Vedantam then offered up what he called the three engines that can overcome our brain’s resistance to change and change our lives:

  • Curiosity: It’s the engine that we’re all equipped with as children that we need to keep fueled as we get older and are getting pounded to sit down and shut up. 
  • Humility: It’s easy for most of us to recognize that we aren’t the same person that we were 5- or 10-years ago. What we want from life, our understanding of things or everything, who we think we are, all these things might have changed. At the same time, we tend to assume that how we think right now won’t change going forward, even though everything may have changed looking at our former selves. We need to exercise humility because our future selves might have a problem dealing with the terms and agreements that we use to live by in the before time. As we go forward, we don’t know what we don’t know and we need to stay humble about the challenges we are likely to face.
  • Bravery: We don’t know what’s on the other side of the leap that we feel like we need to make. You don’t do this if you want to play it safe. The hungry souls who may have been following the herds across the Bering Strait, those who got in a boat and left Europe, those who decided that they we were tired of winters in New England, those who wanted more for their children than warlords or gangs. I wouldn’t even be here if my grandfather didn’t decide to leave his village and make his way to San Gabriel, CA in the 1910s. None of them really knew what was on the other side, but they recognized that a choice needed to be made and they made it. I’ve quoted this line before, but in the last episode of the Marvelous Mrs.

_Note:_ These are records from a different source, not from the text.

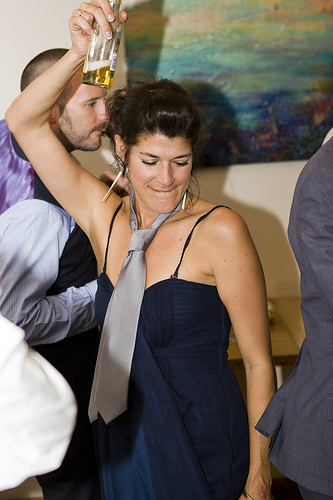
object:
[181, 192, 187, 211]
ear ring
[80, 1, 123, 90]
bottle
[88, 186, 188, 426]
tie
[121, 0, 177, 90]
shadow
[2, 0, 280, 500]
woman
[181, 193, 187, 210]
earring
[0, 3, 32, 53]
wall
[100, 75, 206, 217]
brown hair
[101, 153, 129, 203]
white earring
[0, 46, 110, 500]
man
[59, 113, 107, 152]
beard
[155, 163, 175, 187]
nose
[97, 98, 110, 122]
nose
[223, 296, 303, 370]
desk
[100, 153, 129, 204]
earring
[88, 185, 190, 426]
gray tie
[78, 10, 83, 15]
ring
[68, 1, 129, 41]
finger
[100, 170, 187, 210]
gold earrings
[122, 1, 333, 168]
painting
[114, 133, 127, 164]
ear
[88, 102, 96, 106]
eye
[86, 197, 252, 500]
dress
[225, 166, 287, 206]
background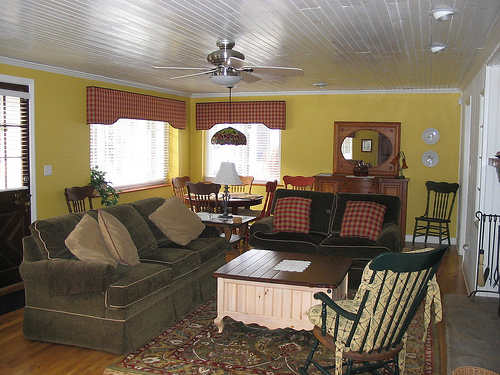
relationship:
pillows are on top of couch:
[57, 211, 147, 281] [23, 178, 243, 353]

Maisel, during Midge’s break-through stand-up routine, she talks about why being successful is so important to her:

“ I want a big life, I want to experience everything, I want to break every single rule there is. They say that Ambition is an unattractive trait in a woman. Maybe. But you know what’s really unattractive? Waiting around for something to happen. Staring out a window, thinking the life you should be living is out there somewhere, but not being willing to open the door and go get it, even if someone tells you you can’t. Being a coward is only cute in the  Wizard of Oz.”

Midge Maisel
Mrs. Maisel Last Standup-Wizard of Oz

So, my brain is now trained to see every reference to life transitions or the difficulty of change in life. Now I need to gather up my mental and emotional energies to make the changes that I want to see in my life, because no one is going to give it to me and it sure as hell isn’t going to happen by accident. One step at a time, using everything that I’ve learned to this point and plotting a course forward into that unknown country, just like my grandfather did over 100-years ago.